By Usama Abdullahi
Nothing could be scarier than seeing some people sympathising with the ruthless murderer of little Haneefa Abubakar. Anyone who does that does it out of unflinching apathy toward human’s life. Liu Jan, a Chinese billionaire businessman, was convicted of murder and executed in February 2015 simply because he ran a mafia-style gang. Likewise, one of his siblings and some other three associates were executed.
If this could happen in a well-evolved, progressive and most populous country on earth, I wonder why it wouldn’t happen here in Nigeria. Does it mean Nigerians are the most softhearted people in the whole wide world? Of course, no. If issues of sympathy arise, I bet many Nigerians would bury themselves in shame because they are wont of barbarism.

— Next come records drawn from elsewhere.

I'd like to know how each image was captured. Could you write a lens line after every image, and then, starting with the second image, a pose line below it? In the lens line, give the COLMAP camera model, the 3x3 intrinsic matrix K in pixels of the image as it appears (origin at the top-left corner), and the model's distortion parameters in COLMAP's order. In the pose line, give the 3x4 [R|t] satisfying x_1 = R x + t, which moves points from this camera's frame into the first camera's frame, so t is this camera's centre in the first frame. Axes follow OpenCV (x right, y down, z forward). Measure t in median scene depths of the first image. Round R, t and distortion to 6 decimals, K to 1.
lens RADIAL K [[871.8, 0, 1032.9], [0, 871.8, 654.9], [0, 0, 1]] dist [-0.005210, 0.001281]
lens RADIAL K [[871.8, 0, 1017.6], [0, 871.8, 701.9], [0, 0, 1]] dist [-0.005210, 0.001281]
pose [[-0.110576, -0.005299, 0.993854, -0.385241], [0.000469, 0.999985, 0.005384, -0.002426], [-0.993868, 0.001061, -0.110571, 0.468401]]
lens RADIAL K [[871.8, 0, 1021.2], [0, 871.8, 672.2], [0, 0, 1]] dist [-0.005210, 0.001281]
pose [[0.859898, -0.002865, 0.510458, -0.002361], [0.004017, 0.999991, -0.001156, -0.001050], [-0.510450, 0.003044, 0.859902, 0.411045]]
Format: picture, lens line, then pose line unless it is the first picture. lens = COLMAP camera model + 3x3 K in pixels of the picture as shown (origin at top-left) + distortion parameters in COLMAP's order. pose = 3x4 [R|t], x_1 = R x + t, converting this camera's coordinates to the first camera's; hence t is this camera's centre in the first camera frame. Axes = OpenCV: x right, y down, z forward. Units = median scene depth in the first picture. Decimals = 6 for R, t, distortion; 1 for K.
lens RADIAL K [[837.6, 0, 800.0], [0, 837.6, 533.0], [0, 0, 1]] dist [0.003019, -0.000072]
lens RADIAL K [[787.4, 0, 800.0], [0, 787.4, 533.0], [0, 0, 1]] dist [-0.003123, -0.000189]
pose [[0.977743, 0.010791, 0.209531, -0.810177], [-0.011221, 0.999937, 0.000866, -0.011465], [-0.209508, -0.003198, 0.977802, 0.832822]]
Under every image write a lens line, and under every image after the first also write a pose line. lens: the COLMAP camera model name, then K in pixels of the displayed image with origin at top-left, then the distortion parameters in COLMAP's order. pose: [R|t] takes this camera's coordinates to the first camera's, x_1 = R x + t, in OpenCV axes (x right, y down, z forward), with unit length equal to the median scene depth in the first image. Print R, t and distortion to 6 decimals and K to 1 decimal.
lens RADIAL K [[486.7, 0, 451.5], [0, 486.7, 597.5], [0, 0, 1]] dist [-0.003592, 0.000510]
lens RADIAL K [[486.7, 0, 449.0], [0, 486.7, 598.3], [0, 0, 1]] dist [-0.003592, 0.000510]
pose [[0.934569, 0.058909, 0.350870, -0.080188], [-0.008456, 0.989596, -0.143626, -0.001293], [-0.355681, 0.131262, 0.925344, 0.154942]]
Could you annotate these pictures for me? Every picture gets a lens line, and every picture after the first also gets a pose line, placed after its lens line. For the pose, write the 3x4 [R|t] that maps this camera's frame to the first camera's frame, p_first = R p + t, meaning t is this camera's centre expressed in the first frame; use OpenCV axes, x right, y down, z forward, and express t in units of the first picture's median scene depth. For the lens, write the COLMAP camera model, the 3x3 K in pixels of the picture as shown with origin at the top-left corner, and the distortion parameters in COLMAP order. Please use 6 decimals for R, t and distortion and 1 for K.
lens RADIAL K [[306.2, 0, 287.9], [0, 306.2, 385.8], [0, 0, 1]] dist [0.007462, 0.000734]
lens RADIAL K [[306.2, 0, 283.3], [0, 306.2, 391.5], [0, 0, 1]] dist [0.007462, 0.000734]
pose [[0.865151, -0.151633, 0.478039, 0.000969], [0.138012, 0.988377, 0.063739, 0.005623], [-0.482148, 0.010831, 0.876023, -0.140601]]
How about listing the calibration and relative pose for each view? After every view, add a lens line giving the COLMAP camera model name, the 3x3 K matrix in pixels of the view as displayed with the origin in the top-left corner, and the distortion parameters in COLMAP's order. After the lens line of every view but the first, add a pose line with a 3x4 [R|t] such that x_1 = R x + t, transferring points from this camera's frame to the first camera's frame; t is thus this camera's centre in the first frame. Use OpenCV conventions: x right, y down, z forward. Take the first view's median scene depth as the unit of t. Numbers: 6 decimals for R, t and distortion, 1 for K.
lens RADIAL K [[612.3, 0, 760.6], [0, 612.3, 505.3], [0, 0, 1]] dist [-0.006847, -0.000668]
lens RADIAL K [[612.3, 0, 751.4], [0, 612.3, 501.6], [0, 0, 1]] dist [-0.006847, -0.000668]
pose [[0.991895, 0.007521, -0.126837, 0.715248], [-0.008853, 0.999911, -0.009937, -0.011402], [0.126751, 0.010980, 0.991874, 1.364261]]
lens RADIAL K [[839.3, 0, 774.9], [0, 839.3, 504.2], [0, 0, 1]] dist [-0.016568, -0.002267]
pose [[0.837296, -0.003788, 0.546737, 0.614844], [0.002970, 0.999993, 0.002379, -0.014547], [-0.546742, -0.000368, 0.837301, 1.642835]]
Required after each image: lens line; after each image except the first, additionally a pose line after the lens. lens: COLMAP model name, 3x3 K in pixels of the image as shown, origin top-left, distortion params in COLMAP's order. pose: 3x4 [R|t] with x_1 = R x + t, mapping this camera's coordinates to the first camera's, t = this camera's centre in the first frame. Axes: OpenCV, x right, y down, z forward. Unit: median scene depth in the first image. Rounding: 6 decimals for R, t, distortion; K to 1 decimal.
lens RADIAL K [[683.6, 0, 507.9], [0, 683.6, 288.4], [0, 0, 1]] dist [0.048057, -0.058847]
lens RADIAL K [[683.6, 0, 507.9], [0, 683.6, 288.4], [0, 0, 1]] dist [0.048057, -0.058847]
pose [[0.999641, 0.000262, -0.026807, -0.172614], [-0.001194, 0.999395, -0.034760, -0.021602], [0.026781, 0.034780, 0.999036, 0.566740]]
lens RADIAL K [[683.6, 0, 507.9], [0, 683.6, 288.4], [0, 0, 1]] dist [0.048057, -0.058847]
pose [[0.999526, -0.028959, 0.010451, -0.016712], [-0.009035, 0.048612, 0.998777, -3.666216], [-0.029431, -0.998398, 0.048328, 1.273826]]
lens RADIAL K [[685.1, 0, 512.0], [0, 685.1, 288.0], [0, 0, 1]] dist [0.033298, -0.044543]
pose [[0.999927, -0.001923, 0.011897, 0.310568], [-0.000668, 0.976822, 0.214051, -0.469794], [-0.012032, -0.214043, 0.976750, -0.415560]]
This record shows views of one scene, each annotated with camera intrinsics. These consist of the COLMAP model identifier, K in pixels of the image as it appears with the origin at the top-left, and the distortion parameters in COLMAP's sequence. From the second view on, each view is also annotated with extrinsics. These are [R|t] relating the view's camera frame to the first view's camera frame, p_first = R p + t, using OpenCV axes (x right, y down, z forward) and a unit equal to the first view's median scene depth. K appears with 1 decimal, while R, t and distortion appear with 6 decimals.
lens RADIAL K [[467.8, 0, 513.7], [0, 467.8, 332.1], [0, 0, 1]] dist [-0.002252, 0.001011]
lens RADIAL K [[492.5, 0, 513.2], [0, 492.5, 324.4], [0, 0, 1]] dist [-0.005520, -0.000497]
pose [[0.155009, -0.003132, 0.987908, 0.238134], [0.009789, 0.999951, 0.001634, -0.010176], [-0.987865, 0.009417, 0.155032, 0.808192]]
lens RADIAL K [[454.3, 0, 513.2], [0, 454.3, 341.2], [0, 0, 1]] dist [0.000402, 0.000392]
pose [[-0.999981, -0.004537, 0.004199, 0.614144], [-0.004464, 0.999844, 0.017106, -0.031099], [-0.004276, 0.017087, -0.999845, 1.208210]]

Our hypocrisy knows no boundary and is second to none. It’s deep-rooted, and we seem not ready to change for the better. Innocent poor people are cruelly barbecued as chickens and kidnapped daily, yet the (un)repentant criminals are warmly received and mollycoddled. Their barbaric actions are overlooked. Unfortunately, those wounded and displaced to new unfavourable suburbs are left unaided.
It’s a grave sin to glorify or pardon criminals whenever they fake repentance. This is why our country breeds a generation of stubborn criminals and why insecurity thrives. Actually, we do no justice by neglecting the fact that those criminals are worthless and deserve to be tortured to death just as they did to our brothers and sisters.
We escalate the precarious situations of our dear nation by being soft on criminals. No doubt that laws in this country are imposed upon the labouring classes or less privileged ones. If the needy steal to feed their bereaved or starved families, they are burned to ashes when caught by mobs who are thieves themselves. Those disadvantaged are primarily refugees and victims of bad governance. I’m not trying to justify their crimes either. No, I am not.
But who do you think should be burned to ashes unhesitatingly? Yes, the real unsparing and often politically sponsored criminals, I suppose. It’s true that the so-called sympathisers neither mourn the slain nor denounce the slayers. On the contrary, they are quick to condone and gloat over innocent people’s death. One who sympathises with a criminal is either crueller or no different than the criminal himself.
By excusing barbarism, we are trying to eliminate these two words, “deterrence” and “justice”, from our constitution. If criminals are not punished accordingly, there’s no “deterrence”; many people will probably carry out their unlawful activities without fear. And if justice can’t be done too, then this society is lawless. Until Haneefa’s murderer, Abdulmalik, faces the death penalty, I will never forgive our judicial system.